You Can't Use Wood Floor Bubble Repair Techniques
Laminate flooring may look like natural wood, but it isn't. The wood pattern is merely a very thin photographic layer covering a high-density fiberboard (HDF) core. The "photo layer" or "pattern layer" is coated with a hard clear protective coating, but if the coating gets scratched or otherwise damaged, moisture can reach the core of fiberboard, which swells when exposed to moisture. This means you can't sand out the defects as you would if the floor were hardwood and the hardwood floor were bubbling, nor can you scrape the edges or do anything else you'd do to solid wood.
HDF is unlike real wood in another respect. Whereas wood expands and contracts with changing moisture conditions, HDF only expands. If you apply heat to a buckled laminate floor in the hopes that it will flatten, you're wasting your time. That technique, by the way, seldom works for wood floors either because when wood warps, the warp is usually permanent.
How to Cut a Plank Out of a Laminate Floor
If a spill causes a laminate plank to bubble up, here's how to replace it:
- Set a circular saw to cut just deeper than a laminate plank, or about 1/2 inch.
- Make two straight cuts down the center of the damaged plank about 2 inches apart.

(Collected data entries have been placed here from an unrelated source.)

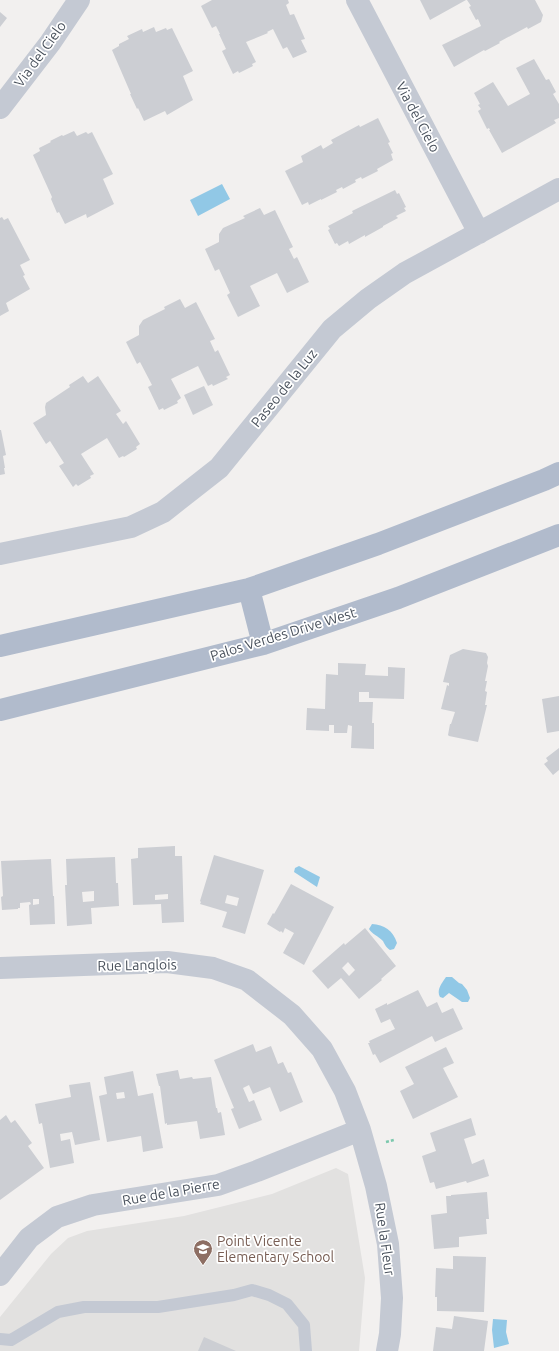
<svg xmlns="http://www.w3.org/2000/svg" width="559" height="1351" viewBox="0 0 559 1351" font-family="Ubuntu,sans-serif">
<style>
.education{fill:#e2e1e0}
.water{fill:#91c8e6}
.building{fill:#ccced3;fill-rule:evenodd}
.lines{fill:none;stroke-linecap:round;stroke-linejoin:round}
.path{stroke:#7bc8ad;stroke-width:2.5;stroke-dasharray:3 2;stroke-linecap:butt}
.lane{stroke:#c4c9d3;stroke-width:12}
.street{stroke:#c4c9d3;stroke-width:22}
.primary{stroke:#b1bbcc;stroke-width:22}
.labels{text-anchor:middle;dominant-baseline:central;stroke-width:3.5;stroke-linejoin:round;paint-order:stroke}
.street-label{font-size:14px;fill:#48505b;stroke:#fff}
.education-label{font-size:14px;fill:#785e54;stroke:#fff;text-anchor:start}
</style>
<rect width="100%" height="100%" fill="#f2f0ef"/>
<path class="education" d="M336,1168L348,1174L365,1278L359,1351H0V1317L51,1254L68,1238L87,1231L184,1216L272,1194Z"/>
<path class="water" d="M222,184L230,199L198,216L190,200Z
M299,866L320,877L317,887L294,872L295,868Z
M372,924C384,925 393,930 397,943L394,949L390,950C386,947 385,945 383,941C378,936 372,934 369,929Z
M446,977H452L459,983L462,984L467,990L470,998L468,1002H462L449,993L443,998L440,997C436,990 442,983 446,977Z
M493,1319L507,1320L506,1332L509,1344L494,1348L492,1330Z"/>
<path class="building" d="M212,0H288L289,3L286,5L290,15L294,14L305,39L301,40L307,52L293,58L287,47L283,49L273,29L267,32L268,33L246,42L256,62L252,64L253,66L239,73L238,71L233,74L222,51L226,49L219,34H220L216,26L212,28L201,6Z
M420,0H466L430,20Z
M467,0H535L543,15L541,22L528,29L527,27L499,42L500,43L485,51L484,50L454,67L442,45L481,26L478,19L476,20L469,7L471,6Z
M0,12L7,18L0,27Z
M154,27L156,32L166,28L167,30L172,28L193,71L183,76L193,100L167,115L165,111L144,121L138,108L137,109L130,94H131L112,50L119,46V44L129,39L127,36L142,29L143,32Z
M534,59L546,80L549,79L556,92L553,94L559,104V118L554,120L556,123L502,153L489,130H490L489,128L487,129L478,111L481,109L478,105L480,104L474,93L493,82L508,106L530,94L516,68Z
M378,118L390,142L388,143L393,153L391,154L393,160L377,169L378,171L362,179L361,177L355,180L356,182L343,189L342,187L336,190L337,192L321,200V199L309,205L308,202L302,205L285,171L303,162L301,156L321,145L323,149L333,143L331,140L359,125L360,127Z
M74,131L77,136L86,132L88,134L92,132L113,174L103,179L114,204L87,218L86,214L65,224L59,212L57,213L51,199L52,197L33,155L40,151L39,148L51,142L50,141L62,135L63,136Z
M395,190L397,194L399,193L406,207L404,208L406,211L396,216L398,218L383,226V227L365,237V235L349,244L348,241L339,246L337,243L335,244L328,230L330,229L328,226L353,213L352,211Z
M260,208L264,215L275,210L293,247L289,249L294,259L297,257L309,282L287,293L277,273L250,286L260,306L238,317L227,295L230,293L219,269L215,271L205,249L219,242V234L223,228L245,218L243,216Z
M2,217L4,220L8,218L30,260L20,265L25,275L23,276L30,289L6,303L9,311L0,316V218Z
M180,299L185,308L196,302L215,339L210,341L215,352L218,350L230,375L226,377L228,379L213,386L212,384L208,386L198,366L171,379L181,398L177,401L178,403L164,410L163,408L159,410L148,387L152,385L140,362L137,364L126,342L139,335V326L143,320L165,309L164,307Z
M83,376L88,383L98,376L121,411L116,414L123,424L126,421L140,444L136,447L137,449L124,457L123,456L119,458L107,438L81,454L94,474L90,476L91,478L78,486L76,484L73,487L59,466L64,463L50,441L46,444L33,423L46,415L45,407L46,403L70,387L69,385Z
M204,386L213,405L193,415L184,395Z
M0,430H1L6,455L3,456L5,468H4L5,474L0,475Z
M463,649L486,653L488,657L487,663L488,666L485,681H487L485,691L487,692L485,705H487L478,742L449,736L448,735L450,724H451L455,712L441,709L447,685L449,686V683L443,682L450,655Z
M338,663L366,664L365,675L388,676V667L405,668L404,699L369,698V692H359V702H373L372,723H374V749L351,748L352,726L348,725L347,733H334V725H329V731L306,730L307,708L325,709L326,674L338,675Z
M559,696V731L547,733L542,699Z
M559,748V770L553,775L544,764L548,761L546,758Z
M175,846V856H182L184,922L162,923L161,904L133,905L131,859L138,858V848ZM168,894V899L155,900V895Z
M214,855L264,870L245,934L222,927L227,912L200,904L201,902L200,901ZM227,895L239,898L237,906L225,903Z
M115,857L116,883H118L119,906L91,908L92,924L67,926L65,885H67L66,859ZM94,891V901L83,902L82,892Z
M51,859L53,896H54L55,924L30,925L29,905L31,904L30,902L20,903V908H18V909L2,910L1,897L3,896L1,861ZM33,899H39V904L33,905Z
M291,884L334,907L304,965L283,953L294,933L285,928L283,933L281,931L280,932L267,924L273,913L274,914Z
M365,928L396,966L381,979L382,980L359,999L341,978L328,989L312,971L344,943L345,945ZM348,962L355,970L349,976L342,968Z
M418,990L427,1007L437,1002L442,1013L453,1008L463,1029L435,1042L432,1036L380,1063L375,1054L373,1055L368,1043H370L369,1041L395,1029L390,1019L381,1023L375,1009L387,1003V1005Z
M253,1044L256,1052L271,1046L278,1064L283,1062L288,1073L291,1072L303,1102L280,1112L270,1087L253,1094L249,1085L243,1088L249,1102L254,1100L262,1120L239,1129L231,1109L234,1108L214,1060Z
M446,1047L454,1063L443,1068L458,1097L413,1119L400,1091L414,1084L405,1067Z
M178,1070L180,1079L192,1077L193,1079L211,1077L216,1108H217L218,1113L221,1112L225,1135L200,1139L197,1121L167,1125V1123L165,1124L160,1086H159L156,1074Z
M133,1071L138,1096L153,1093L163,1148L143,1152L141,1136L107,1142L99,1096L107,1094L104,1077ZM124,1092L125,1098L117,1099L116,1093Z
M90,1082L100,1140L75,1145L72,1132L60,1134L61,1141L70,1139L74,1163L50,1168L42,1123L39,1124L35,1104L71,1097L69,1085Z
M6,1115L11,1123L15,1120L32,1143L28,1146L44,1168L0,1200V1120Z
M471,1118L476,1135L464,1139L472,1164L484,1159L489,1176L467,1183L466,1181L436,1189L434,1182L430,1183L422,1156L436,1151L430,1133Z
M487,1192L489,1219H486L487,1234L459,1237V1247L434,1249L431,1215L447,1213L446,1196H451V1195Z
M453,1256L486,1257L484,1312L437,1311V1297H435L436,1268L453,1269Z
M454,1316L488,1321L484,1351H433L436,1327L452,1329Z
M204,1337L236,1351H198Z"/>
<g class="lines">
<path class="path" d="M386,1142L394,1140"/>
<path class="lane" d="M0,1339L11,1340L58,1312L84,1307H158L234,1295L252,1290L269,1295L287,1304L304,1325L306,1351"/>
<path class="street" d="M357,0L479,233
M0,108L50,43L79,0
M0,554L131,527L163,512L219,468L332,329L368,299L405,273L559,189
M0,968L167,962L213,968L247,980L292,1015L322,1049L345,1091L360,1130L376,1186L388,1244L392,1298L390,1334L387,1351
M0,1275L29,1238L57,1217L93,1205L218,1185L257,1171L360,1130"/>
<path class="primary" d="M249,589L263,644
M0,646L249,589L378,544L544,480L559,473
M0,710L263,644L398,598L559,535"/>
</g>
<defs>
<g id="school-pin" transform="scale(1)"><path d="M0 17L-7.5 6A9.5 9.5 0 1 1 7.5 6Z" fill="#8d6e63" stroke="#fff"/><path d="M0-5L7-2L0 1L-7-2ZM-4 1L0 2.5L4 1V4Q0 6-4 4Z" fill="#fff"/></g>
</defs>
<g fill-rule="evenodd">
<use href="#school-pin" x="203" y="1249"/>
</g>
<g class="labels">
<g class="street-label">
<text transform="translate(40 54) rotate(-54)">Via del Cielo</text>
<text transform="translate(418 117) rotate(62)">Via del Cielo</text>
<text transform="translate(284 388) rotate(-51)">Paseo de la Luz</text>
<text transform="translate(283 634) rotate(-17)">Palos Verdes Drive West</text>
<text transform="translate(137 965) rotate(-1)">Rue Langlois</text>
<text transform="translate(171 1192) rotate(-10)">Rue de la Pierre</text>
<text transform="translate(385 1239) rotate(82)">Rue la Fleur</text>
</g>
<g class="education-label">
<text x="217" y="1241">Point Vicente<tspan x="217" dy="16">Elementary School</tspan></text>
</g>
</g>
</svg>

Stop cutting just before you get to the end of the plank and finish the cuts with a hammer and chisel. Be careful to leave the adjacent planks untouched.
- Cut a single line across the 2-inch strip so you can break the strip apart and pull out the pieces. The space allows you to back the two halves of the plank toward the center so you can remove them.

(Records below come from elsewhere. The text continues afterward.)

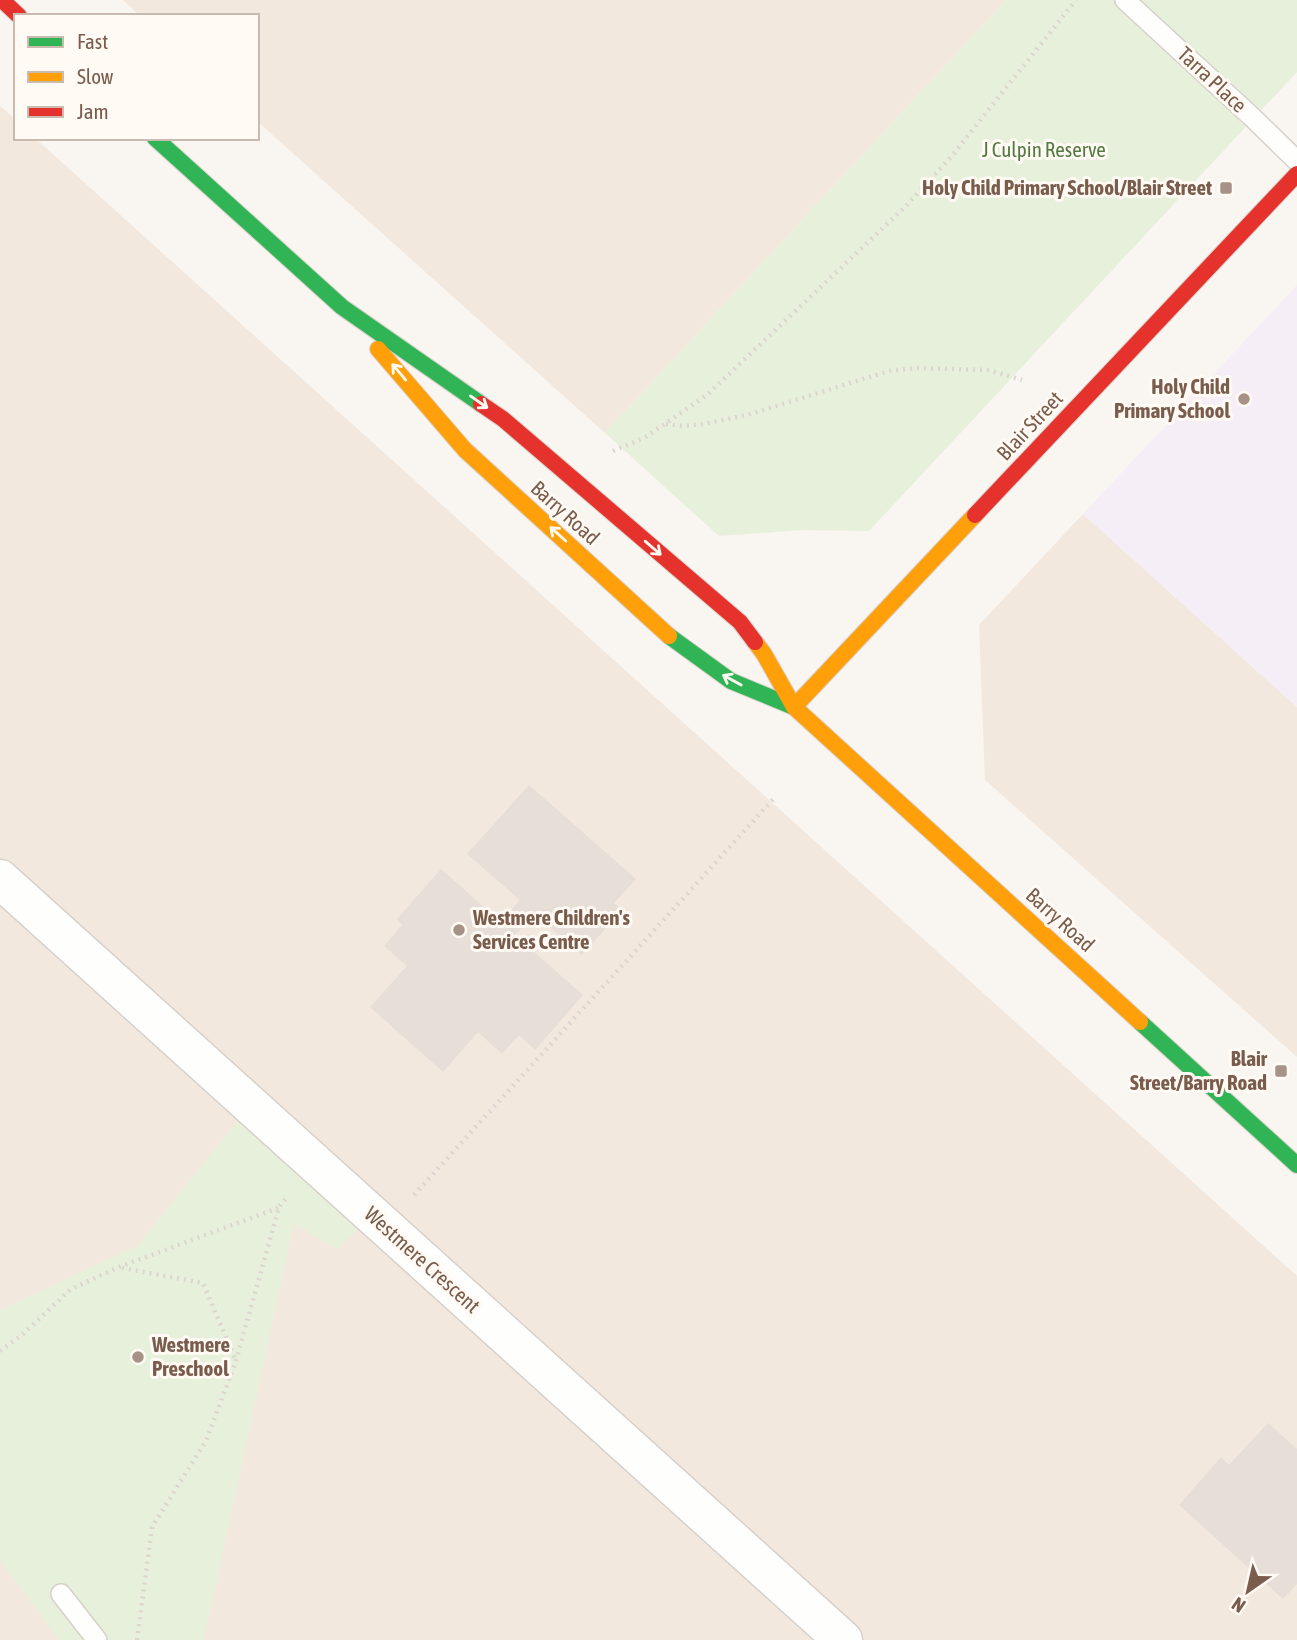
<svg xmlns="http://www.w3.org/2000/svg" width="1297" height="1640" font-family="'Asap Condensed',sans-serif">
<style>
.residential{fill:#f2e8de}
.education{fill:#f6eef6}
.green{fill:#e7f0db}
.building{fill:#e6ded7}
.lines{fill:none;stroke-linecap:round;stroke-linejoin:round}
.lane-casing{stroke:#d7d1cb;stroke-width:22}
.street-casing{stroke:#d7d1cb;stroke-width:41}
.fast-casing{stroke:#d9d2cb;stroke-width:18}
.slow-casing{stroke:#d9d2cb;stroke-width:18}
.jam-casing{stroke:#d9d2cb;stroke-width:18}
.path{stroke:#dcd5d0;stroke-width:4.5;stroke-dasharray:2 5;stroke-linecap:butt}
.lane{stroke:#fefefd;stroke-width:19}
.street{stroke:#fefefd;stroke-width:38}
.fast{stroke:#30b455;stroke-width:16}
.slow{stroke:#ff9f0a;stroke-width:16}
.jam{stroke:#e5322d;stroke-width:16}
.oneway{stroke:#fffaf3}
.poi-dot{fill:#a69286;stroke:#fffaf3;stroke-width:2.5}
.labels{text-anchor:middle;stroke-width:6;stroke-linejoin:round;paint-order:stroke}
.street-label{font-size:21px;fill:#7a5c4d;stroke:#fffaf3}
.park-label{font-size:21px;fill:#537a41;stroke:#fffaf3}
.poi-label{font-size:21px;font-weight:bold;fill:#7a5c4d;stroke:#fffaf3;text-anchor:end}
</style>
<rect width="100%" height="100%" fill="#f9f5f0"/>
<g class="residential">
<path d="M 123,0 L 1006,0 L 605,433 L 257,121 L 257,16 L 140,16 Z"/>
<path d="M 0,106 L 16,120 L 16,138 L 35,138 L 1297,1276 L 1297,1640 L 0,1640 Z"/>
<path d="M 1083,514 L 1297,707 L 1297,1057 L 985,780 L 979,625 Z"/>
</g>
<path class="education" d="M 1297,285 L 1297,707 L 1083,514 Z"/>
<g class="green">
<path d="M 1006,0 L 1297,0 L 1297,72 L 869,531 L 802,530 L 719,536 L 605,433 Z"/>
<path d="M 244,1113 L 366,1220 L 337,1250 L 294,1223 L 204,1640 L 59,1640 L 0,1560 L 0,1310 L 137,1246 Z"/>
</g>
<g class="building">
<path d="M 529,785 L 636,879 L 614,903 L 622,910 L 582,955 L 535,914 L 515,935 L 583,995 L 535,1050 L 519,1035 L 502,1054 L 478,1032 L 443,1072 L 370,1007 L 407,966 L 384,946 L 402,925 L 397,919 L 441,869 L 501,922 L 520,900 L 467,854 Z"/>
<path d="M 1268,1423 L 1297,1449 L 1297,1584 L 1283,1599 L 1179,1505 L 1221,1457 L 1229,1465 Z"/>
</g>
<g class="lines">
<defs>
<g id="lane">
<path d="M 1125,0 L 1253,118 L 1297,161"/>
<path d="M 61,1594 L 97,1640"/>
</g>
<path id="street" d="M 0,879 L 843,1640"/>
<g id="fast">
<path d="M 155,138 L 342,307 L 481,404"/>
<path d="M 669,636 L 731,681 L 794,707"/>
<path d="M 1140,1022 L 1297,1165"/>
</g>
<g id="slow">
<path d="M 378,349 L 465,450 L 669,636"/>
<path d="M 755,642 L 764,654 L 794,707 L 1140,1022"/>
<path d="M 794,707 L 975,515"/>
</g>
<g id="jam">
<path d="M 2,0 L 19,16"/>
<path d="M 481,404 L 503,419 L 740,622 L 755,642"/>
<path d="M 975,515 L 1297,174"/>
</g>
</defs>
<use href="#lane" class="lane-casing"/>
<use href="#street" class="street-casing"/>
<use href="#fast" class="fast-casing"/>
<use href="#slow" class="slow-casing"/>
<use href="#jam" class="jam-casing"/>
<g class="path">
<path d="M 666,424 L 682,426 L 703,424 L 747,415 L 889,371 L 917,368 L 988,370 L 1022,380"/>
<path d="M 613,451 L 644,438 L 707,395 L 905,207 L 951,157 L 1076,0"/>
<path d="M 414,1195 L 775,797"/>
<path d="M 122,1268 L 203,1283 L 236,1361"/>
<path d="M 0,1351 L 22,1335 L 71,1289 L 119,1267 L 278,1208"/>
<path d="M 137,1640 L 152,1527 L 206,1441 L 236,1361 L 279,1207 L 288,1196"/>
</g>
<use href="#lane" class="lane"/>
<use href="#street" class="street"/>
<use href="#fast" class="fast"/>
<use href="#slow" class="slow"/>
<use href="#jam" class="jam"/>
</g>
<defs><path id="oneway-shaft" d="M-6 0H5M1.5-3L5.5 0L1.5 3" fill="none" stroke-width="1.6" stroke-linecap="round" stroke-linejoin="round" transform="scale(1.75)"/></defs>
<g class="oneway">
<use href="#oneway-shaft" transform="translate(399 372) rotate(-130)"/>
<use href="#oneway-shaft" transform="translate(479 402) rotate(35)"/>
<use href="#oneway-shaft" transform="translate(558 534) rotate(-138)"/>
<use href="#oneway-shaft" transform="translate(653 548) rotate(41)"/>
<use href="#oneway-shaft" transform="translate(732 680) rotate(-151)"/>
</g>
<g class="poi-dot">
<rect x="1219" y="181" width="14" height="14" rx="3.5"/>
<circle cx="1244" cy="399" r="7"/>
<circle cx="459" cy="930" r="7"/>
<rect x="1274" y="1064" width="14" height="14" rx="3.5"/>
<circle cx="138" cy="1357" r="7"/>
</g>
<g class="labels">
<g class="street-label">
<text transform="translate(1212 80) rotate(43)" y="7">Tarra Place</text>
<text transform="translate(1030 426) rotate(-47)" y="7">Blair Street</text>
<text transform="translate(565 513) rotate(42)" y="7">Barry Road</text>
<text transform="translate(1060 920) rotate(42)" y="7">Barry Road</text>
<text transform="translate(422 1260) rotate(42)" y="7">Westmere Crescent</text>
</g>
<g class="park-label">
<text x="1044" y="157">J Culpin Reserve</text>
</g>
<g class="poi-label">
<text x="1212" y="195">Holy Child Primary School/Blair Street</text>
<text x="1230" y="394">Holy Child<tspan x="1230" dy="24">Primary School</tspan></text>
<text x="473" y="925" text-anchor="start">Westmere Children's<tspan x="473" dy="24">Services Centre</tspan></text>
<text x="1267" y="1066">Blair<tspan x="1267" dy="24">Street/Barry Road</tspan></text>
<text x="152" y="1352" text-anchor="start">Westmere<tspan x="152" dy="24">Preschool</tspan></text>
</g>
</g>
<rect x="14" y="14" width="245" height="126" fill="#fffaf3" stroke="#cabbb1" stroke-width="2"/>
<rect x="28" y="37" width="35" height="10" fill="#30b455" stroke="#cabbb1" stroke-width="2"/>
<text x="77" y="49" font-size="21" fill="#7a5c4d">Fast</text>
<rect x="28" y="72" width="35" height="10" fill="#ff9f0a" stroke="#cabbb1" stroke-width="2"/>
<text x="77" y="84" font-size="21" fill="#7a5c4d">Slow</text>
<rect x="28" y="107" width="35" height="10" fill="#e5322d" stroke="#cabbb1" stroke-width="2"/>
<text x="77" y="119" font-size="21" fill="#7a5c4d">Jam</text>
<g transform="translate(1248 1591) rotate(214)" stroke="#fffaf3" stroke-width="5" paint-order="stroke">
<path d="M0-5L12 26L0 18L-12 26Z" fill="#7a5c4d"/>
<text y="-10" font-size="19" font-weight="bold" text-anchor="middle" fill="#7a5c4d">N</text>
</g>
</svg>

- Get a replacement plank that matches the floor and prepare it by cutting off the lower lip of the locking groove along the grooved side and end of the plank, and cut off the tongue from the other end. You leave the long tongue edge intact. Spread carpenter's glue on the underside of the remaining glue lips and along the tongue.
- Slip the tongue side of the plank into the groove of the adjacent plank and lower the plank into the floor. Put a weight on it to hold it down until the glue sets.
Disassembly May Be the Better Option
Disassembling a laminate floor isn't the same as ripping it up. The planks aren't attached to the subfloor, and it's usually easy to unsnap them, although you probably wouldn't want to disassemble an entire floor this way. However, if the damage is near the wall, you only have to disassemble a few planks to get to the damaged one so you can replace it.
Whenever laminate flooring feels bouncy, you should suspect water damage and replace the planks that have the most give (as well as any damaged subflooring). Avoid walking on a bouncy floor because you can break the locking mechanisms of the planks that aren't damaged. If you do that, you might end up having to rip up the floor after all.